Inti De Ceukelaire donne quelques exemples concrets : "Comme nous travaillons davantage depuis notre domicile, nous utilisons notre ordinateur portable de plus en plus pour nos activités professionnelles et privées à la fois. Les pirates informatiques peuvent ainsi atteindre facilement nos données privées mais aussi des informations sur l’entreprise pour laquelle nous travaillons. Les escrocs peuvent aussi plus facilement se dissimuler en imitant des profils sur les plateformes sociales comme Facebook, Instagram, Marktplaats et Vinted".

Une majorité des escroqueries via la banque ou les achats en ligne

De quelles manières les escrocs en ligne mènent-ils le plus souvent leurs attaques ? "En quelques années de temps nos commandes via l’internet, livrées par des services postaux, se sont démultipliées. Les escrocs en tiennent compte et en abusent. Le hameçonnage est donc effectué de plus en plus souvent via les achats en ligne", précise De Ceukelaire.

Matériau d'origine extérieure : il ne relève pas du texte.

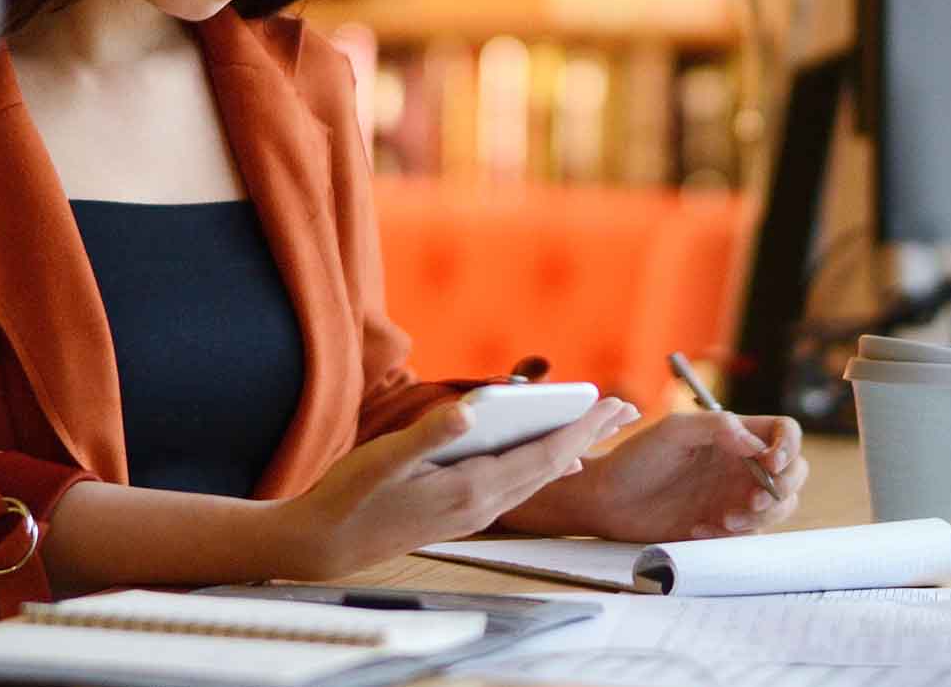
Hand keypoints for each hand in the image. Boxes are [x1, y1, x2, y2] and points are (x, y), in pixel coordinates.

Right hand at [278, 395, 639, 578]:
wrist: (324, 544)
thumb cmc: (349, 498)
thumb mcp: (383, 459)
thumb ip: (428, 436)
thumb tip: (468, 413)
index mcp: (470, 489)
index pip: (542, 456)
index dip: (580, 428)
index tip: (613, 405)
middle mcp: (481, 506)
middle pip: (550, 467)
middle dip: (588, 435)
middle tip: (625, 408)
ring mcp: (473, 514)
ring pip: (536, 479)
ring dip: (569, 450)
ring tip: (596, 430)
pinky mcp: (461, 515)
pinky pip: (517, 487)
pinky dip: (541, 467)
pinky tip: (549, 461)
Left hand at [514, 411, 806, 542]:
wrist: (607, 500)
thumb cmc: (636, 458)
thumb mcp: (673, 431)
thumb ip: (716, 427)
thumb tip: (756, 444)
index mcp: (734, 435)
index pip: (784, 432)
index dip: (789, 447)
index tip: (771, 464)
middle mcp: (741, 464)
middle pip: (794, 472)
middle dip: (782, 489)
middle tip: (752, 500)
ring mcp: (735, 495)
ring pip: (779, 506)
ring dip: (761, 517)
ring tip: (724, 520)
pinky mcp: (724, 524)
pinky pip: (750, 533)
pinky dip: (734, 534)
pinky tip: (700, 529)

"Mais les cybercriminels passent aussi encore toujours par les données bancaires pour voler leurs victimes. Ils rassemblent autant d’informations que possible sur leur future victime et sa famille, sur des procurations éventuelles, le compte d’un fils ou d’une fille, pour être le plus crédibles possible lorsqu’ils approchent ensuite leur proie".

Les fraudes à l’amitié via les applications de rencontres en ligne et une identité usurpée sont aussi encore souvent couronnées de succès pour les pirates.

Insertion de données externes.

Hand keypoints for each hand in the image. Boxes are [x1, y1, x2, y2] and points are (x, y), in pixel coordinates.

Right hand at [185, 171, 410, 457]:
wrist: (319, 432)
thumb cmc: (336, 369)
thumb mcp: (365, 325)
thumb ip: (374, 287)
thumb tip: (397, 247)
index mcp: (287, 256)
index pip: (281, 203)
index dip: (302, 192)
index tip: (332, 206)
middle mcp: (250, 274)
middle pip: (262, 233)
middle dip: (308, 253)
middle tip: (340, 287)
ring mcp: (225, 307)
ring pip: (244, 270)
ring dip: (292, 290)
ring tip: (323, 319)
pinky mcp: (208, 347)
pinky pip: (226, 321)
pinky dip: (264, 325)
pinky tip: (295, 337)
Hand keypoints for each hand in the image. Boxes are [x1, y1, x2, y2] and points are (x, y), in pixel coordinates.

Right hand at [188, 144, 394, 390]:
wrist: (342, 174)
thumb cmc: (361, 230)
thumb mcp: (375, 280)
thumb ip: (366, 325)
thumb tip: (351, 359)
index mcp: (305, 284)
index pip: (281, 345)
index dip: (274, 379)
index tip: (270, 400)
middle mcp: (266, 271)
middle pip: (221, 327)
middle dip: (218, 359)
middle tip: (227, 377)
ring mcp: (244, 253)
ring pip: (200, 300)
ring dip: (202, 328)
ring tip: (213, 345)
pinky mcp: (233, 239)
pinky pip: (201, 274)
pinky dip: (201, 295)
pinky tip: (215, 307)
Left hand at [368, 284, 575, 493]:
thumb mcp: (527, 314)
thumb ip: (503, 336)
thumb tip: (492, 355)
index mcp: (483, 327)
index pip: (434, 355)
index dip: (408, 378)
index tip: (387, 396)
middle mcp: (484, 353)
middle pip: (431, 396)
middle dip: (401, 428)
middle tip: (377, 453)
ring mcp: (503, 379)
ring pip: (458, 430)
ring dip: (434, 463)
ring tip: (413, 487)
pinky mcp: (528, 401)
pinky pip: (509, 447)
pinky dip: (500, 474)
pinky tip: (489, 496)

© 2017 Bloomberg Finance LP

Escroquerie en ligne en toute impunité

Le hackeur éthique belge Inti De Ceukelaire s’attend à ce que l’escroquerie via l’internet prenne encore davantage d’ampleur à l’avenir et devienne toujours plus astucieuse. "Cela s’explique par trois facteurs : les progrès technologiques, la récession économique et l’impunité pour cette sorte de criminalité".

"Les cybercriminels feront bientôt usage de la technique du "deepfake" pour imiter la voix de votre fils ou votre fille et vous tromper", explique De Ceukelaire. L’hypertrucage est une technique de synthèse multimedia qui s’aide de l’intelligence artificielle. Un enregistrement audio ou vidéo est ainsi réalisé ou modifié grâce à l’intelligence artificielle.

"En plus, en ces temps de récession économique, davantage de données seront divulguées. D’une part parce que les entreprises feront des économies sur leur cybersécurité, et d’autre part parce qu’un nombre croissant de personnes seront tentées de vendre des données sur leur entreprise", précise le hackeur éthique.

"Et puis il faut souligner qu’il y a encore toujours moins de risque d’être arrêté pour cybercriminalité que pour un cambriolage". L’impunité dont jouit ce type de délit reste un très gros problème. La police n’a pas les moyens pour rechercher tous les cybercriminels. "Mais il reste important de déposer plainte", conclut Inti De Ceukelaire. "Car plus la pile de plaintes sera grande, plus il y aura de chances que des mesures soient enfin prises".